Türkiye soluna gelince. Bugün Türkiye solunun gidecek çok yolu, çözülmesi gereken pek çok sorunu bulunuyor. Henüz sağa ya da sola yatmaya, nesnelliği kavrayamayan bir öznelliği ya da öznelliği olmayan bir nesnelliği veri almaya çok yatkın görünüyor. Türkiye solu, birgün, yazı boyunca değindiğim sorunların tam içinde bulacak kendini. Solun, o güzel ama zorlu günlere kendini çok iyi hazırlaması gerekiyor.
Dipnotlar ve Kaynak
- Bir örnek vermek istiyorum. Marx ekonomide, yalnızca belirli bir toplumsal üretim biçimlerine özgü özellikler ile her toplumsal üretim biçiminde doğal olarak bulunması gereken evrensel özellikler arasında bir ayrım yapıyor. Bu bağlamda, kaynak dağılımının, sosyalizmin çözmesi gereken bir evrensel sorun olduğunu belirtiyor. Öte yandan Gotha Programı’nın Eleştirisi’nde, toplumsal ürünün ne tür (toplumsal, kişisel vb. ) gereksinimler arasında paylaştırılması gerektiğinden söz ediyor. Ancak bu konuda, dağıtımı gerçekleştirecek mekanizma ile ilgili olarak çok sınırlı şeyler söyleyebiliyor.

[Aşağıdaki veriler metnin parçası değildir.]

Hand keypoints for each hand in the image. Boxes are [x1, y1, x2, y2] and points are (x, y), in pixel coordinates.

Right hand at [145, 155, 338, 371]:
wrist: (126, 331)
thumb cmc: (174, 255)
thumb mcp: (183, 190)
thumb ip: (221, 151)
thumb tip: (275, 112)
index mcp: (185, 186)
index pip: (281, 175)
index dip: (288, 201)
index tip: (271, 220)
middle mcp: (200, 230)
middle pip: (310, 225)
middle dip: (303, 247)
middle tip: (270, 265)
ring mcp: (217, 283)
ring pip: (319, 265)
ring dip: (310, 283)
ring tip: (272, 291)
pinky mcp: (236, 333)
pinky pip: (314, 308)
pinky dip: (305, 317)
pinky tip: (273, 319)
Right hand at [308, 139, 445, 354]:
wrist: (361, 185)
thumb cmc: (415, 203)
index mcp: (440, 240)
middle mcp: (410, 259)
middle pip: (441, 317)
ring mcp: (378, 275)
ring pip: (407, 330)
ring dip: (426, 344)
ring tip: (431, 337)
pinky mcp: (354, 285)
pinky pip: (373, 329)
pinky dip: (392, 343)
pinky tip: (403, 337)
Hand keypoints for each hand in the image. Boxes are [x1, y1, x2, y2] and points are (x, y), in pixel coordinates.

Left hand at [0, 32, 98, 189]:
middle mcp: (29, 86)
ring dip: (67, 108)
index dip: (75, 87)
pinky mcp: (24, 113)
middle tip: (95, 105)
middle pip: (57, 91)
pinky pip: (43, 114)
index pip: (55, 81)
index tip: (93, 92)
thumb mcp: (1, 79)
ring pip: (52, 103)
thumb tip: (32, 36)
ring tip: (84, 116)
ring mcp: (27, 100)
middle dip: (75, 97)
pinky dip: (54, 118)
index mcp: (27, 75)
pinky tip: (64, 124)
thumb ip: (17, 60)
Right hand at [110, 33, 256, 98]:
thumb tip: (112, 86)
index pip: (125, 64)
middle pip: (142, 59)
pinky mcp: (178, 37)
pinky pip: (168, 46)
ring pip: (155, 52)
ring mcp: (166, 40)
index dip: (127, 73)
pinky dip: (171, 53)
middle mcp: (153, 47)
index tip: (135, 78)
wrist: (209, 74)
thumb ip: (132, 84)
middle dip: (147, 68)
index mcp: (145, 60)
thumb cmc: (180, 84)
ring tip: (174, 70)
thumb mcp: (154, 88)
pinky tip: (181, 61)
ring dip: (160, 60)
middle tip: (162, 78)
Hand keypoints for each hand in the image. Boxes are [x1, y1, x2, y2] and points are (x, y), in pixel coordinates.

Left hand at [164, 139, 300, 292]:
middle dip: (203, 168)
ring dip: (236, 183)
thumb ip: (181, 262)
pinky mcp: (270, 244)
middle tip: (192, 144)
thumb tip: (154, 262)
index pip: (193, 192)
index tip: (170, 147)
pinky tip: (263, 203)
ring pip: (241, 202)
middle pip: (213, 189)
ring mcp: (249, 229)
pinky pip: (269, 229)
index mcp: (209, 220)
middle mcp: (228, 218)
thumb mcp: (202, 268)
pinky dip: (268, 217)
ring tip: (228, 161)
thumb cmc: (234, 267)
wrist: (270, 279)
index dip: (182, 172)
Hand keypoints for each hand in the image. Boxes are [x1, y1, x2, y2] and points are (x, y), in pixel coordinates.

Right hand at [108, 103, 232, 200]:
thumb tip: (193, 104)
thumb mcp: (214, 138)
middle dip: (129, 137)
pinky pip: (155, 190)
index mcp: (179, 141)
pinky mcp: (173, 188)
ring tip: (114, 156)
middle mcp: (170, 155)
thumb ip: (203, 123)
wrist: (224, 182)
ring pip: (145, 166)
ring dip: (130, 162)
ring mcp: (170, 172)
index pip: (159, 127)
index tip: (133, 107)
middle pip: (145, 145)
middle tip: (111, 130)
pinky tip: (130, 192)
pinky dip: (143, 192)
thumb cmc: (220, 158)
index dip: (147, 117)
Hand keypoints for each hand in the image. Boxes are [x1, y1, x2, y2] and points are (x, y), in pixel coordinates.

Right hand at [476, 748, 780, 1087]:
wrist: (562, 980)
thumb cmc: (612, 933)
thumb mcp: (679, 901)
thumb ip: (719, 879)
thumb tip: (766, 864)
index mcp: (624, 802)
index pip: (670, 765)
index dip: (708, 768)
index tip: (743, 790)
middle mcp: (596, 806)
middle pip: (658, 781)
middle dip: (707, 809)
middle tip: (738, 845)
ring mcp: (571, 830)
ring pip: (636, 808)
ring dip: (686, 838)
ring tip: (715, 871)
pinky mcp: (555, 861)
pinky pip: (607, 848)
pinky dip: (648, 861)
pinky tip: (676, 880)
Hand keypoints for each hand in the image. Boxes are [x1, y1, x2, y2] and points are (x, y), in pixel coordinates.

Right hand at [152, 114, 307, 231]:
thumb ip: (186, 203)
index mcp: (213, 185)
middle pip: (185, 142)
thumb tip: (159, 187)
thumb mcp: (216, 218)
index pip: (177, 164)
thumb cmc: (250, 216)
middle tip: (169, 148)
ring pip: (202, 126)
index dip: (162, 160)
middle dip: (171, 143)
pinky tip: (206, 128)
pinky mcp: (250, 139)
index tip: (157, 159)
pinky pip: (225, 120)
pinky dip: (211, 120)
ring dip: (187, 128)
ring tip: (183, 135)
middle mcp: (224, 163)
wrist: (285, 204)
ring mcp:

- 2000’e Doğru dergisinin 18. sayısında Pravda’nın Türkiye muhabiri Stepanov kendisi ile yapılan röportajda, şunları söylüyor: “Bizim, ilk sosyalist ülke olduğumuz için daha büyük bir tecrübe birikimimiz oldu. Birçok yanlış yaptık. Deneyip görelim dedik, olmadı; başka bir şey denedik. Başkalarının bizim yaptığımız hataları tekrarlaması gerekmiyor.”